The median price of a single-family resale home in Santa Clara County reached a record $714,000 in August, up 2 percent from July and 21 percent from a year earlier.
It’s not going to be pretty, is it?
Sep 07
Maybe everyone else in the world knows this, but I didn’t:
FOR YEARS, governments all over the world have secretly been collaborating with the high-end color laser-printer industry in order to track the origin of every color copy made. They’re doing it by programming the printers to create specific patterns of yellow dots—not visible to the naked eye—on every copy. These dot patterns are codes for serial numbers, makes of printer and possibly even the time and date made. By cross-checking this information with printer company databases of people who have purchased the printers, federal agents can figure out who made a given color copy and when. No, really.
That’s…amazing.
According to the article, this technology was added to color printers in order to foil money counterfeiters. But there are so many more uses for the information…and there’s no legislation to regulate it. The printer companies just hand over whatever information the Feds ask for.
Wow.
I’d like to feel secure since I use a B&W laser printer….but somehow, I just don’t.
Jul 14
Have I mentioned that I love our neighborhood? A short walk to the town center, where the library is; a short walk to the playing fields of the high school, where the kids can run around; a short walk to the downtown, with lots of shops and restaurants and small-town kind of things.
Our neighbors stop us on the street and introduce themselves. A couple walking their extremely large silver-grey poodle stopped me on the street near the civic center and welcomed me to the street—they’d noticed me and the kids, I hadn’t had a clue.
One of the things I worry about raising the kids here is that there isn’t going to be a heck of a lot of diversity in a place where all the houses cost over (koff, koff) three-quarters of a million dollars. I probably shouldn’t admit that out loud, but hey: welcome to the wonderful world of California housing prices, people. Normal, well-kept houses require gigantic incomes around here.
Which is why I don’t understand why the house across the street has been, for all intents and purposes, abandoned.
It’s a nice house: about average size for this neighborhood, two story, on an odd-shaped plot of land. The lawn clearly hasn’t been mowed in months. The front porch light is always on. There’s a Datsun 280Z that has evidently been parked in the driveway through many a gust of wind and perhaps a rain shower or two.
I don’t get it. Yes, I know the job market has tanked around here, but the housing market hasn’t (and probably won’t until interest rates start their creep back up). If someone had defaulted on their mortgage, the bank would have had this puppy on the auction block post-haste, no? And if the owner simply doesn’t want it any more, why not sell it and probably clear a few bucks? Or a few hundred thousand, depending on when he or she bought it.

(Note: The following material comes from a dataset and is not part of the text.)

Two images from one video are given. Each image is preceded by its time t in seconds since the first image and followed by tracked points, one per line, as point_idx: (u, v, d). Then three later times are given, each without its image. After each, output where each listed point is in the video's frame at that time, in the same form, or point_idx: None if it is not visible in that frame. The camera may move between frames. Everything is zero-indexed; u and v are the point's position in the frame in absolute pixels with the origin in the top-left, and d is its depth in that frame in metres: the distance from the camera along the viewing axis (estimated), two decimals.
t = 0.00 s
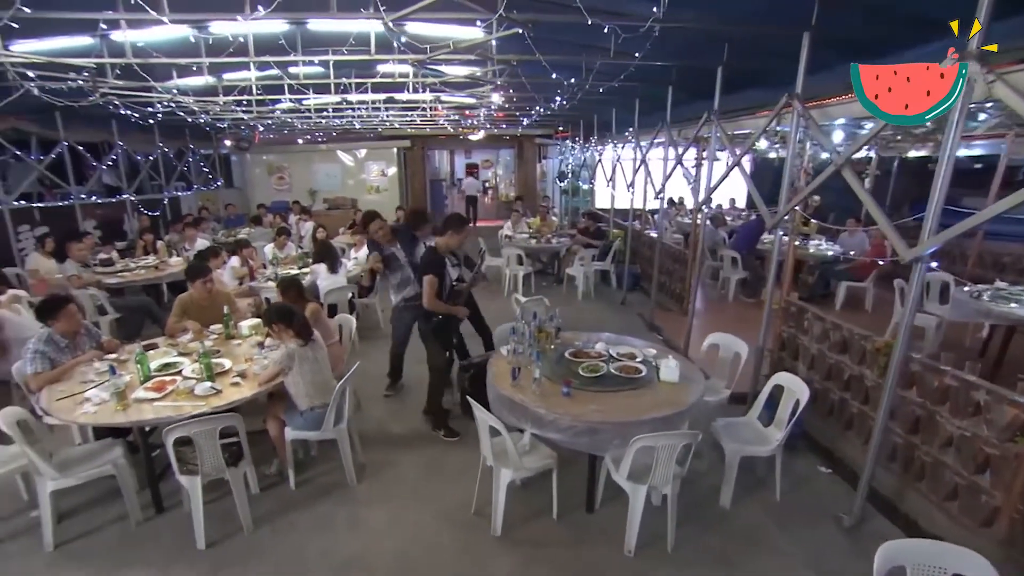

The neighbors on our right side, who moved in six months ago, have never seen anyone in the house.
If this house is a symptom of the economy…whoa.
Otherwise: investment oppportunity!!!
(Okay, probably not.)
Update: Of course today I see that the lawn has been mown and there’s now a huge pile of yard waste to one side of the house. The lawn isn’t being taken care of in any other way, though: it’s brown without the watering you need in the heat we’ve been having. And that Datsun is still there.